- EXTRACTED TEXT:
——
Description
This portrait acknowledges my great, great, great grandfather ‘Yankee Ned’ Mosby, a legendary American Jewish sailor who arrived in the Torres Straits after the close of the American Civil War in the late 1860s, having reputedly fought for Virginia under the southern Confederacy. Sailing from Baltimore, Maryland to Australia, little is known about his original intended destination, but it is clear he worked for a time whaling and later as a drover.
Having an eye for justice and an ear for trade, Mosby assisted native Australians during early settlement, providing a measure of security against oppression while at the same time developing career opportunities to others, particularly members of his adoptive family. He chose Iama (Yam) and Yorke Islands as his home and became a legend by thwarting an attack by northern insurgent warring tribes. By the end of his life he was a commercial success, owning a fleet of 5 luggers and two cutters, which are illustrated at the top of the picture.
The portrait of Kei Athe (Great Grandfather) is from one of several photographs of Ned, now in the collection of the Institute of Aboriginal and Torres Strait Island Studies, Canberra. He is depicted with wife Kudin, the sister of the Kulkagal chief of Iama Island where they lived and raised a family of five children: Billy Dan, Barney, Tom, Lawrence (Kudin’s sister’s boy) and Nancy (1).
——
- EXERCISE DATA:
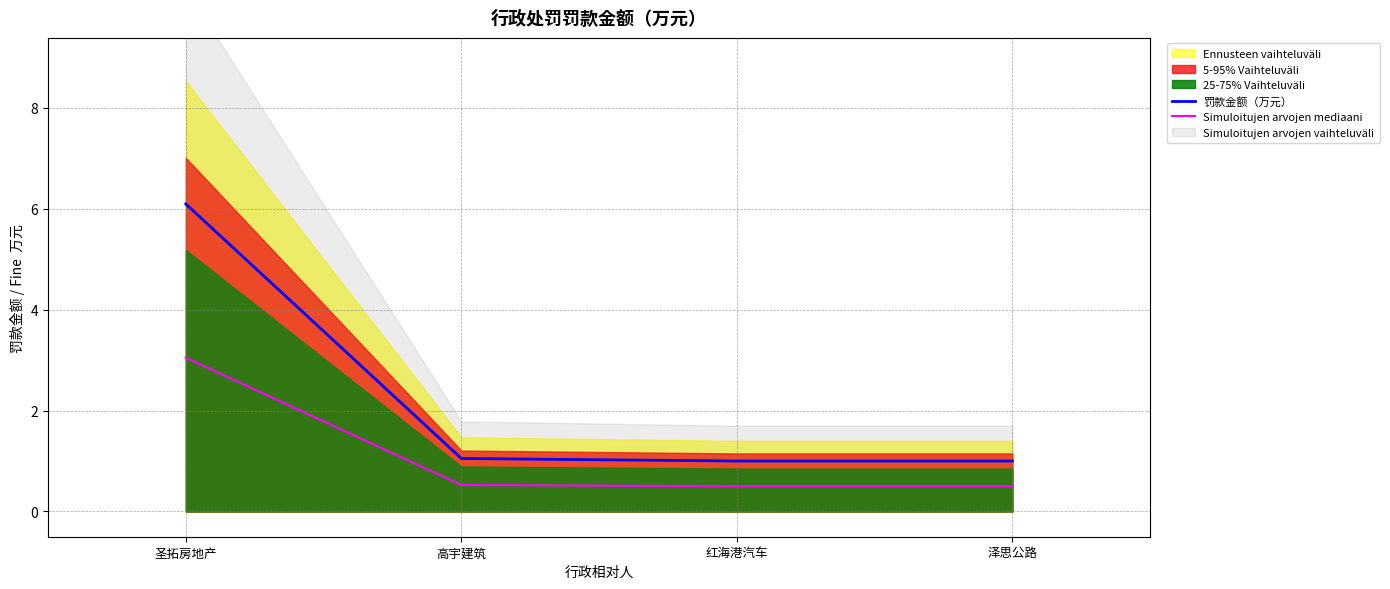

True or false: Simuloitujen arvojen mediaani has a value of 0.5 at 泽思公路.

True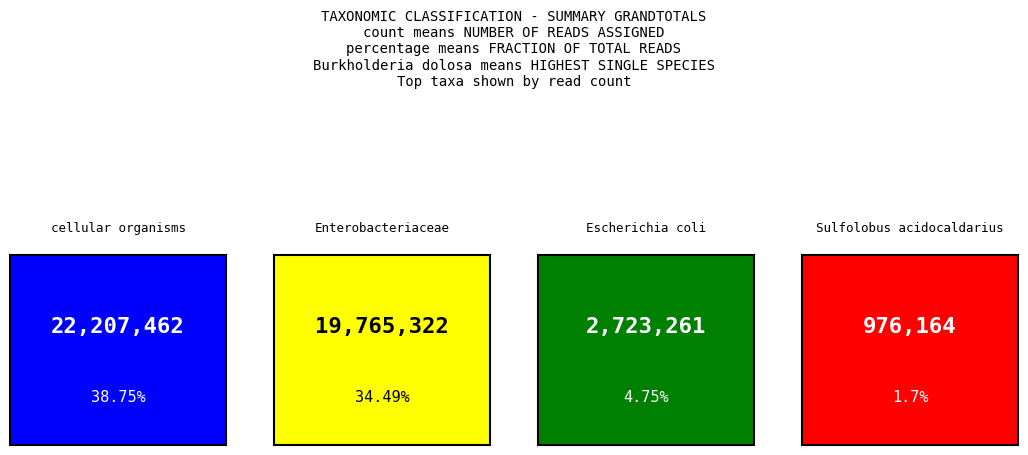

Where is the data nearest to the value 11156509?

Escherichia coli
——
- WHAT TO DO: Repeat word for word the part of the portrait description that opens with the words containing "Description" and closes with "as a drover.".

- YOUR RESPONSE:
Description
This portrait acknowledges my great, great, great grandfather ‘Yankee Ned’ Mosby, a legendary American Jewish sailor who arrived in the Torres Straits after the close of the American Civil War in the late 1860s, having reputedly fought for Virginia under the southern Confederacy. Sailing from Baltimore, Maryland to Australia, little is known about his original intended destination, but it is clear he worked for a time whaling and later as a drover.